Oxidation state of silver in ${\text{N}}{{\text{a}}_{\text{2}}}\left[ {{\text{Ag}}{{\left( {{{\text{S}}_{\text{2}}}{{\text{O}}_{\text{3}}}} \right)}_2}} \right]$ is:
A. $0$
B. $ + 1$
C. $ + 2$
D. $ - 1$

Answer 1

Hint: Oxidation number is the number of electrons gained or lost by the atoms. The charge of an atom represents the oxidation number of that atom. Some atoms show fixed oxidation states so, by adding or subtracting the oxidation number of known and unknown we can calculate the oxidation number of the desired atom.

Complete answer
An atom loss or gain electrons to form a bond with other atoms. So, the atoms get charged known as ions. The superscript of the ions represents the oxidation number of that atom.
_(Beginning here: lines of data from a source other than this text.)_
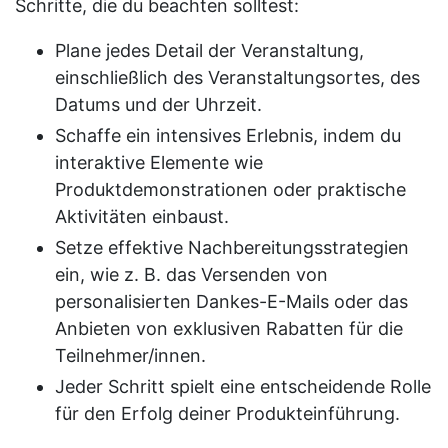
Schritte, die du beachten solltest:
Plane jedes Detail der Veranstaltung,
einschließlich des Veranstaltungsortes, des
Datums und der Uhrzeit.
Schaffe ein intensives Erlebnis, indem du
interaktive Elemente wie
Produktdemonstrationen oder praktische
Aktivitäten einbaust.
Setze effektive Nachbereitungsstrategien
ein, wie z. B. das Versenden von
personalisierten Dankes-E-Mails oder das
Anbieten von exklusiven Rabatten für die
Teilnehmer/innen.
Jeder Schritt spielt eine entscheidende Rolle
für den Erfolg deiner Produkteinführung.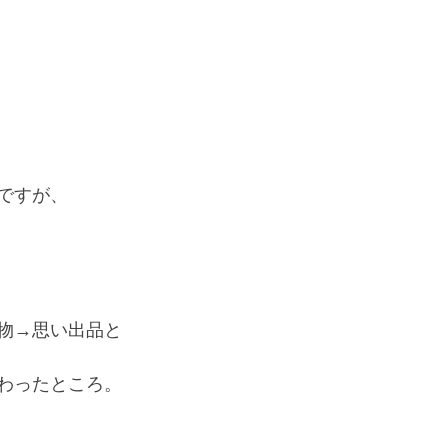
ですが、
物→思い出品と
わったところ。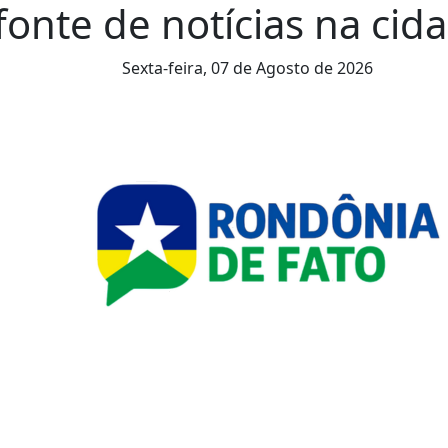
onte de notícias na cida
Sexta-feira,
07 de Agosto de 2026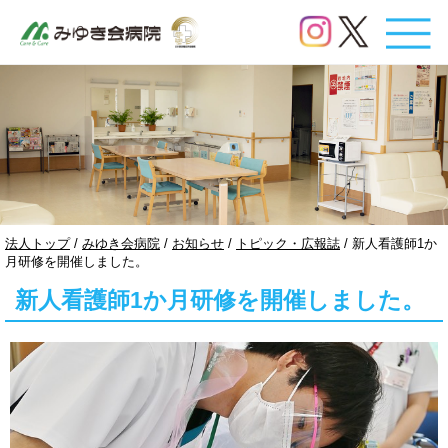
このページの本文へ
現
法人トップ
/
みゆき会病院
/
お知らせ
/
トピック・広報誌
/
新人看護師1か
在
月研修を開催しました。
の
新人看護師1か月研修を開催しました。
位
置：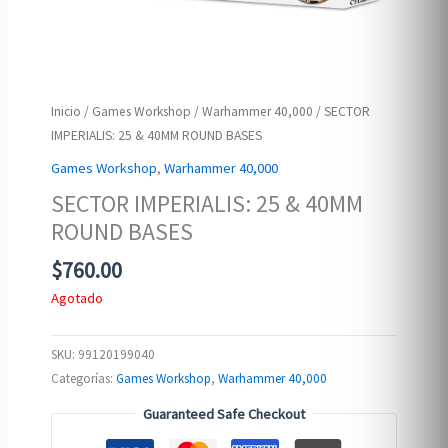
Inicio
/
Games Workshop
/
Warhammer 40,000
/ SECTOR
IMPERIALIS: 25 & 40MM ROUND BASES
Games Workshop
,
Warhammer 40,000
SECTOR IMPERIALIS: 25 & 40MM
ROUND BASES
$
760.00
Agotado
SKU:
99120199040
Categorías:
Games Workshop
,
Warhammer 40,000
Guaranteed Safe Checkout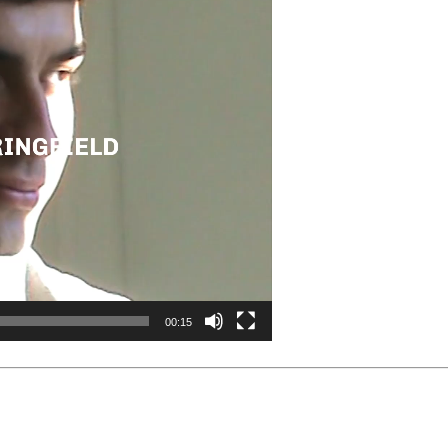
00:15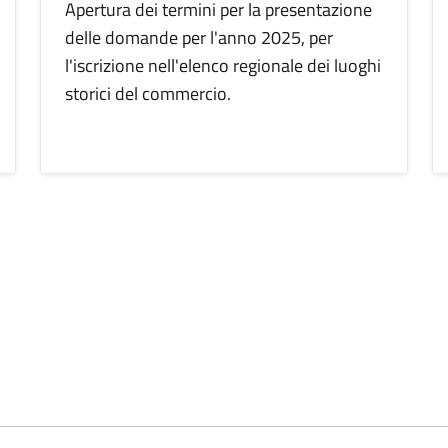
Apertura dei termini per la presentazione
delle domande per l'anno 2025, per
l'iscrizione nell'elenco regionale dei luoghi
storici del commercio.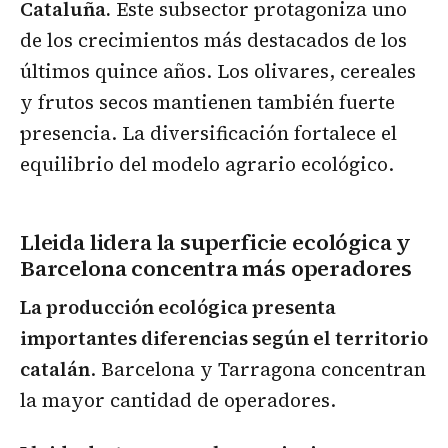
Cataluña.
Este subsector protagoniza uno
de los crecimientos más destacados de los
últimos quince años. Los olivares, cereales
y frutos secos mantienen también fuerte
presencia. La diversificación fortalece el
equilibrio del modelo agrario ecológico.
Lleida lidera la superficie ecológica y
Barcelona concentra más operadores
La producción ecológica presenta
importantes diferencias según el territorio
catalán
. Barcelona y Tarragona concentran
la mayor cantidad de operadores.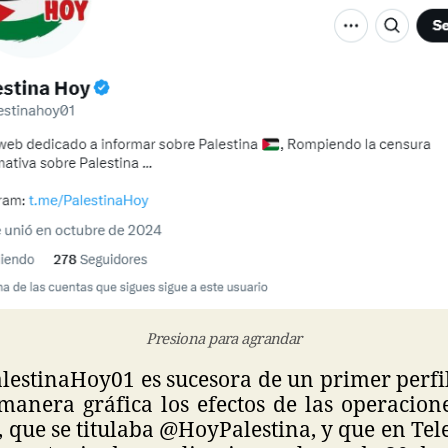
Presiona para agrandar
lestinaHoy01 es sucesora de un primer perfil
manera gráfica los efectos de las operacione
, que se titulaba @HoyPalestina, y que en T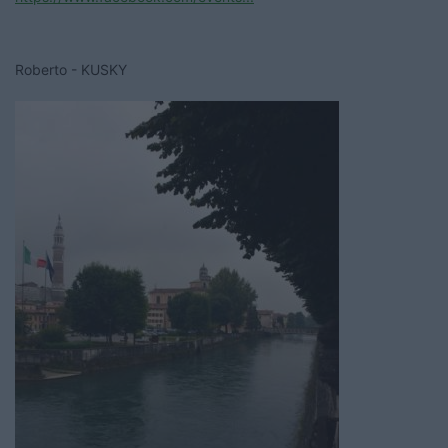
Roberto - KUSKY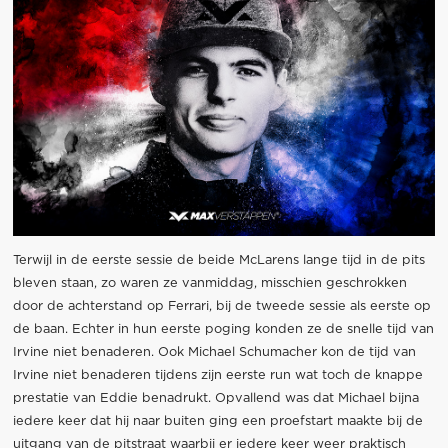
Terwijl in de eerste sessie de beide McLarens lange tijd in de pits
bleven staan, zo waren ze vanmiddag, misschien geschrokken
door de achterstand op Ferrari, bij de tweede sessie als eerste op
de baan. Echter in hun eerste poging konden ze de snelle tijd van
Irvine niet benaderen. Ook Michael Schumacher kon de tijd van
Irvine niet benaderen tijdens zijn eerste run wat toch de knappe
prestatie van Eddie benadrukt. Opvallend was dat Michael bijna
iedere keer dat hij naar buiten ging een proefstart maakte bij de
uitgang van de pitstraat waarbij er iedere keer weer praktisch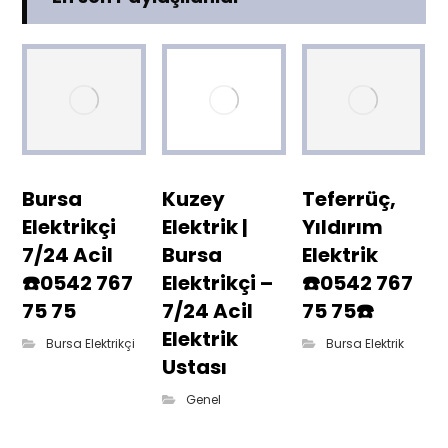
Bursa
Kuzey
Teferrüç,
Elektrikçi
Elektrik |
Yıldırım
7/24 Acil
Bursa
Elektrik
☎️0542 767
Elektrikçi –
☎️0542 767
75 75
7/24 Acil
75 75☎️
Elektrik
Bursa Elektrikçi
Bursa Elektrik
Ustası
Genel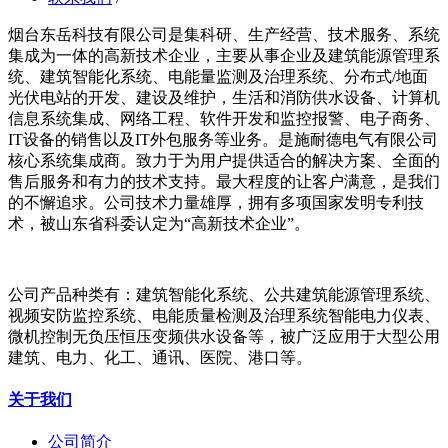
烟台东岳科技有限公司是集科研、生产经营、技术服务、系统
集成为一体的高新技术企业，主要从事企业及建筑能源管理系
统、建筑智能化系统、电能量监测及治理系统、分布式/地面
光伏电站的开发、建设及维护，生活和消防供水设备、计算机
信息系统集成、网络工程、软件开发和监控报警、电子商务、
IT设备的销售以及IT外包服务等业务。是施耐德电气有限公司
核心系统集成商。致力于为用户提供适合的解决方案、全面的
售后服务和有力的技术支持。最大程度的让客户满意，是我们
的不懈追求。公司技术力量雄厚，拥有多项国家发明专利技
术，被山东省科委认定为“高新技术企业”。
公司产品种类有：建筑智能化系统、公共建筑能源管理系统、
视频安防监控系统、电能质量检测及治理系统智能电力仪表、
微机控制无负压恒压变频供水设备等，被广泛应用于大型公用
建筑、电力、化工、通讯、医院、港口等。
关于我们
公司简介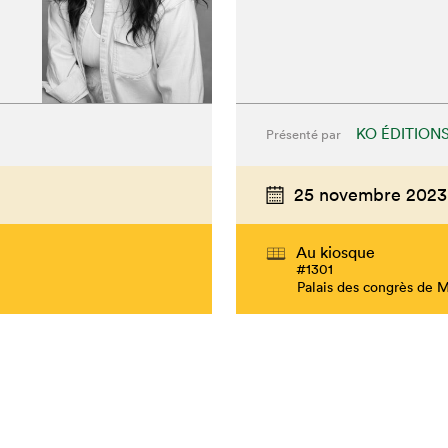
KO ÉDITION
Présenté par
25 novembre 2023
Au kiosque
#1301
Palais des congrès de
In neutral molecules, the sum of the oxidation number is equal to zero. In charged molecules, the sum of the oxidation number is equal to the charge of the molecule. The atoms in elemental numbers have zero oxidation number. The alkali metals have the oxidation number$ + 1$. The transition metals show a variable oxidation number.

The oxidation number of silver in ${\text{N}}{{\text{a}}_{\text{2}}}\left[ {{\text{Ag}}{{\left( {{{\text{S}}_{\text{2}}}{{\text{O}}_{\text{3}}}} \right)}_2}} \right]$ is as follows:
Sodium is an alkali metal so, the oxidation state of sodium is$ + 1$and the oxidation number of ${{\text{S}}_{\text{2}}}{\text{O}}_3^{2 - }$ligand is $ - 2$.
$\Rightarrow \,\left( {x \times 1} \right)\, + \,\left( { - 2 \times 2} \right)\, = \, - 2$
$\Rightarrow \,x - 4\, = \, - 2$
$\Rightarrow \,x\, = \, - 2 + 4$
$\therefore \,x = \, + 2$

The oxidation number of silver is$ + 2$. So, the oxidation state of silver in ${\text{N}}{{\text{a}}_{\text{2}}}\left[ {{\text{Ag}}{{\left( {{{\text{S}}_{\text{2}}}{{\text{O}}_{\text{3}}}} \right)}_2}} \right]$is$ + 2$.

Therefore, the correct answer is option (C) $ + 2$

Note:In a molecule, the more electronegative atom has a negative oxidation number, and less electronegative has a positive oxidation number. The atoms present out of the bracket are known as counter ions. Counter ions are used to balance the charge of complex only. Counter ions do not contribute to the oxidation state of the central metal atom. If we remove the two sodium from the given complex then the complex will get $ - 2$ , so the sum of oxidation state of metal and ligand is placed equal to oxidation state of counter ion sodium.